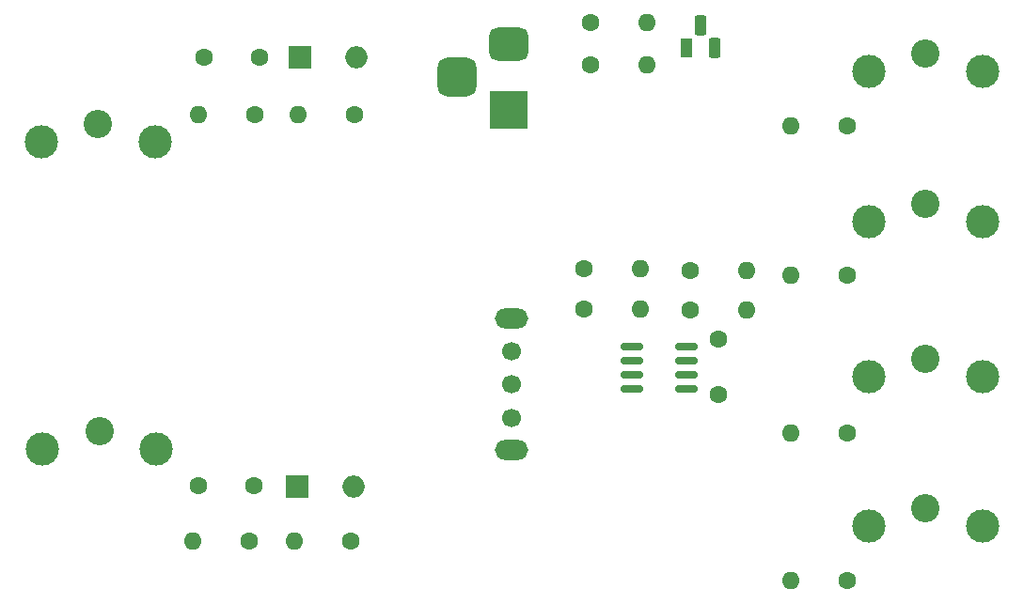
<source format=gbr>
%TF.GenerationSoftware,KiCad,Pcbnew,6.0.7*%
%TF.CreationDate,2023-10-05T16:11:41+13:00*%
%TF.ProjectId,_bisect_,5f626973-6563-4745-9f2e-6b696361645f,rev?*%
%TF.SameCoordinates,Original*%
%TF.FileFunction,Soldermask,Top*%
%TF.FilePolarity,Negative*%
%FSLAX46Y46*%
G04 Gerber Fmt 4.6, Leading zero omitted, Abs format (unit mm)*
G04 Created by KiCad (PCBNEW 6.0.7) date 2023-10-05 16:11:41*
%MOMM*%
%LPD*%
G01*
G04 APERTURE LIST*
G04 Aperture macros list*
%AMRoundRect*
0 Rectangle with rounded corners*
0 $1 Rounding radius*
0 $2 $3 $4 $5 $6 $7 $8 $9 X,Y pos of 4 corners*
0 Add a 4 corners polygon primitive as box body*
4,1,4,$2,$3,$4,$5,$6,$7,$8,$9,$2,$3,0*
0 Add four circle primitives for the rounded corners*
1,1,$1+$1,$2,$3*
1,1,$1+$1,$4,$5*
1,1,$1+$1,$6,$7*
1,1,$1+$1,$8,$9*
0 Add four rect primitives between the rounded corners*
20,1,$1+$1,$2,$3,$4,$5,0*
20,1,$1+$1,$4,$5,$6,$7,0*
20,1,$1+$1,$6,$7,$8,$9,0*
20,1,$1+$1,$8,$9,$2,$3,0*%
G04 Aperture macros list end*
%ADD10C,1.600000*%
%ADD11R,2.000000X2.000000*%
%ADD12O,2.000000X2.000000*%
%ADD13C,2.550000*%
%ADD14C,3.000000*%
%ADD15R,3.500000X3.500000*%
%ADD16RoundRect,0.750000X-1.000000X0.750000X-1.000000X-0.750000X1.000000X-0.750000X1.000000X0.750000X0*%
%ADD17RoundRect,0.875000X-0.875000X0.875000X-0.875000X-0.875000X0.875000X-0.875000X0.875000X0.875000X0*%
%ADD18O,1.600000X1.600000*%
%ADD19O,3.000000X1.800000*%
%ADD20C,1.700000*%
%ADD21RoundRect,0.150000X-0.825000X-0.150000X0.825000X-0.150000X0.825000X0.150000X-0.825000X0.150000X0*%
%ADD22R,1.100000X1.800000*%
%ADD23RoundRect,0.275000X-0.275000X-0.625000X0.275000X-0.625000X0.275000X0.625000X-0.275000X0.625000X0*%
G04 APERTURE END LIST*
D10*
%TO.C,C1*%
X122500000Y-55750000D03*
X117500000Y-55750000D03*
%TD*%
%TO.C,C2*%
X122000000Y-94300000D03*
X117000000Y-94300000D03*
%TD*%
D11*
%TO.C,D1*%
X126200000Y-55750000D03*
D12*
X131280000Y-55750000D03*
%TD*%
D11*
%TO.C,D2*%
X125900000Y-94400000D03*
D12*
X130980000Y-94400000D03*
%TD*%
D13*
%TO.C,J2*%
X108100000Y-89400000D03*
D14*
X102950000Y-91000000D03*
X113250000Y-91000000D03*
%TD*%
D13*
%TO.C,J3*%
X182500000Y-55400000D03*
D14*
X187650000Y-57000000D03*
X177350000Y-57000000D03*
%TD*%
D13*
%TO.C,J4*%
X182500000Y-68900000D03*
D14*
X187650000Y-70500000D03*
X177350000Y-70500000D03*
%TD*%
D13*
%TO.C,J6*%
X182500000Y-96400000D03*
D14*
X187650000Y-98000000D03*
X177350000Y-98000000D03*
%TD*%
D15*
%TO.C,J7*%
X145000000Y-60500000D03*
D16*
X145000000Y-54500000D03*
D17*
X140300000Y-57500000D03*
%TD*%
D10*
%TO.C,R1*%
X122100000Y-60850000D03*
D18*
X117020000Y-60850000D03*
%TD*%
D10*
%TO.C,R2*%
X131100000Y-60850000D03*
D18*
X126020000Y-60850000D03*
%TD*%
D10*
%TO.C,R3*%
X151700000Y-74800000D03*
D18*
X156780000Y-74800000D03*
%TD*%
D10*
%TO.C,R4*%
X151700000Y-78400000D03*
D18*
X156780000Y-78400000D03*
%TD*%
D10*
%TO.C,R5*%
X175400000Y-61900000D03*
D18*
X170320000Y-61900000D03*
%TD*%
D10*
%TO.C,R6*%
X175400000Y-75400000D03*
D18*
X170320000Y-75400000D03*
%TD*%
D10*
%TO.C,R7*%
X121600000Y-99300000D03*
D18*
X116520000Y-99300000D03*
%TD*%
D10*
%TO.C,R8*%
X130700000Y-99300000D03*
D18*
X125620000Y-99300000D03*
%TD*%
D10*
%TO.C,R9*%
X161300000Y-74900000D03*
D18*
X166380000Y-74900000D03*
%TD*%
D10*
%TO.C,R10*%
X161300000Y-78500000D03*
D18*
X166380000Y-78500000D03*
%TD*%
D10*
%TO.C,R12*%
X175400000Y-102900000D03*
D18*
X170320000Y-102900000D03*
%TD*%
D10*
%TO.C,R13*%
X152300000Y-52600000D03*
D18*
X157380000Y-52600000D03*
%TD*%
D10*
%TO.C,R14*%
X152300000Y-56400000D03*
D18*
X157380000Y-56400000D03*
%TD*%
D19*
%TO.C,SW1*%
X145250000Y-79300000D03*
X145250000Y-91100000D03*
D20*
X145200000Y-88200000D03*
X145200000Y-85200000D03*
X145200000Y-82200000D03*
%TD*%
D21*
%TO.C,U1*%
X156025000Y-81795000D03*
X156025000Y-83065000D03*
X156025000Y-84335000D03*
X156025000Y-85605000D03*
X160975000Y-85605000D03*
X160975000Y-84335000D03*
X160975000Y-83065000D03*
X160975000Y-81795000D03*
%TD*%
D22*
%TO.C,U2*%
X161000000Y-54900000D03*
D23*
X162270000Y-52830000D03*
X163540000Y-54900000D03*
%TD*%
D13*
%TO.C,J5*%
X182500000Y-82900000D03*
D14*
X187650000Y-84500000D03*
X177350000Y-84500000D03*
%TD*%
D10*
%TO.C,R11*%
X175400000Y-89600000D03*
D18*
X170320000Y-89600000D03*
%TD*%
D13*
%TO.C,J1*%
X108000000Y-61750000D03*
D14*
X102850000Y-63350000D03*
X113150000Y-63350000D03*
%TD*%
D10*
%TO.C,C3*%
X163800000Y-81100000D03*
X163800000Y-86100000D03*
%TD*%
M02*

</source>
------------------------------------------------------------
__Required action__: Give the records above again verbatim, pictures omitted.

__Your solution__:
<source format=gbr>
%TF.GenerationSoftware,KiCad,Pcbnew,6.0.7*%
%TF.CreationDate,2023-10-05T16:11:41+13:00*%
%TF.ProjectId,_bisect_,5f626973-6563-4745-9f2e-6b696361645f,rev?*%
%TF.SameCoordinates,Original*%
%TF.FileFunction,Soldermask,Top*%
%TF.FilePolarity,Negative*%
%FSLAX46Y46*%
G04 Gerber Fmt 4.6, Leading zero omitted, Abs format (unit mm)*
G04 Created by KiCad (PCBNEW 6.0.7) date 2023-10-05 16:11:41*
%MOMM*%
%LPD*%
G01*
G04 APERTURE LIST*
G04 Aperture macros list*
%AMRoundRect*
0 Rectangle with rounded corners*
0 $1 Rounding radius*
0 $2 $3 $4 $5 $6 $7 $8 $9 X,Y pos of 4 corners*
0 Add a 4 corners polygon primitive as box body*
4,1,4,$2,$3,$4,$5,$6,$7,$8,$9,$2,$3,0*
0 Add four circle primitives for the rounded corners*
1,1,$1+$1,$2,$3*
1,1,$1+$1,$4,$5*
1,1,$1+$1,$6,$7*
1,1,$1+$1,$8,$9*
0 Add four rect primitives between the rounded corners*
20,1,$1+$1,$2,$3,$4,$5,0*
20,1,$1+$1,$4,$5,$6,$7,0*
20,1,$1+$1,$6,$7,$8,$9,0*
20,1,$1+$1,$8,$9,$2,$3,0*%
G04 Aperture macros list end*
%ADD10C,1.600000*%
%ADD11R,2.000000X2.000000*%
%ADD12O,2.000000X2.000000*%
%ADD13C,2.550000*%
%ADD14C,3.000000*%
%ADD15R,3.500000X3.500000*%
%ADD16RoundRect,0.750000X-1.000000X0.750000X-1.000000X-0.750000X1.000000X-0.750000X1.000000X0.750000X0*%
%ADD17RoundRect,0.875000X-0.875000X0.875000X-0.875000X-0.875000X0.875000X-0.875000X0.875000X0.875000X0*%
%ADD18O,1.600000X1.600000*%
%ADD19O,3.000000X1.800000*%
%ADD20C,1.700000*%
%ADD21RoundRect,0.150000X-0.825000X-0.150000X0.825000X-0.150000X0.825000X0.150000X-0.825000X0.150000X0*%
%ADD22R,1.100000X1.800000*%
%ADD23RoundRect,0.275000X-0.275000X-0.625000X0.275000X-0.625000X0.275000X0.625000X-0.275000X0.625000X0*%
G04 APERTURE END LIST*
D10*
%TO.C,C1*%
X122500000Y-55750000D03*
X117500000Y-55750000D03*
%TD*%
%TO.C,C2*%
X122000000Y-94300000D03*
X117000000Y-94300000D03*
%TD*%
D11*
%TO.C,D1*%
X126200000Y-55750000D03*
D12*
X131280000Y-55750000D03*
%TD*%
D11*
%TO.C,D2*%
X125900000Y-94400000D03*
D12*
X130980000Y-94400000D03*
%TD*%
D13*
%TO.C,J2*%
X108100000Y-89400000D03*
D14*
X102950000Y-91000000D03*
X113250000Y-91000000D03*
%TD*%
D13*
%TO.C,J3*%
X182500000Y-55400000D03*
D14*
X187650000Y-57000000D03*
X177350000Y-57000000D03*
%TD*%
D13*
%TO.C,J4*%
X182500000Y-68900000D03*
D14*
X187650000Y-70500000D03*
X177350000Y-70500000D03*
%TD*%
D13*
%TO.C,J6*%
X182500000Y-96400000D03*
D14*
X187650000Y-98000000D03*
X177350000Y-98000000D03*
%TD*%
D15*
%TO.C,J7*%
X145000000Y-60500000D03*
D16*
X145000000Y-54500000D03*
D17*
X140300000Y-57500000D03*
%TD*%
D10*
%TO.C,R1*%
X122100000Y-60850000D03*
D18*
X117020000Y-60850000D03*
%TD*%
D10*
%TO.C,R2*%
X131100000Y-60850000D03*
D18*
X126020000Y-60850000D03*
%TD*%
D10*
%TO.C,R3*%
X151700000Y-74800000D03*
D18*
X156780000Y-74800000D03*
%TD*%
D10*
%TO.C,R4*%
X151700000Y-78400000D03*
D18*
X156780000Y-78400000D03*
%TD*%
D10*
%TO.C,R5*%
X175400000Y-61900000D03*
D18*
X170320000Y-61900000D03*
%TD*%
D10*
%TO.C,R6*%
X175400000Y-75400000D03*
D18*
X170320000Y-75400000D03*
%TD*%
D10*
%TO.C,R7*%
X121600000Y-99300000D03*
D18*
X116520000Y-99300000D03*
%TD*%
D10*
%TO.C,R8*%
X130700000Y-99300000D03*
D18*
X125620000Y-99300000D03*
%TD*%
D10*
%TO.C,R9*%
X161300000Y-74900000D03*
D18*
X166380000Y-74900000D03*
%TD*%
D10*
%TO.C,R10*%
X161300000Y-78500000D03*
D18*
X166380000Y-78500000D03*
%TD*%
D10*
%TO.C,R12*%
X175400000Y-102900000D03*
D18*
X170320000Y-102900000D03*
%TD*%
D10*
%TO.C,R13*%
X152300000Y-52600000D03*
D18*
X157380000Y-52600000D03*
%TD*%
D10*
%TO.C,R14*%
X152300000Y-56400000D03*
D18*
X157380000Y-56400000D03*
%TD*%
D19*
%TO.C,SW1*%
X145250000Y-79300000D03*
X145250000Y-91100000D03*
D20*
X145200000Y-88200000D03*
X145200000Y-85200000D03*
X145200000Y-82200000D03*
%TD*%
D21*
%TO.C,U1*%
X156025000Y-81795000D03*
X156025000Y-83065000D03*
X156025000Y-84335000D03*
X156025000Y-85605000D03*
X160975000Y-85605000D03*
X160975000Y-84335000D03*
X160975000Y-83065000D03*
X160975000Y-81795000D03*
%TD*%
D22*
%TO.C,U2*%
X161000000Y-54900000D03*
D23*
X162270000Y-52830000D03*
X163540000Y-54900000D03*
%TD*%
D13*
%TO.C,J5*%
X182500000Y-82900000D03*
D14*
X187650000Y-84500000D03*
X177350000Y-84500000D03*
%TD*%
D10*
%TO.C,R11*%
X175400000Y-89600000D03*
D18*
X170320000Y-89600000D03*
%TD*%
D13*
%TO.C,J1*%
X108000000Y-61750000D03*
D14*
X102850000Y-63350000D03*
X113150000Y-63350000D03*
%TD*%
D10*
%TO.C,C3*%
X163800000Y-81100000D03*
X163800000Y-86100000D03*
%TD*%
M02*

</source>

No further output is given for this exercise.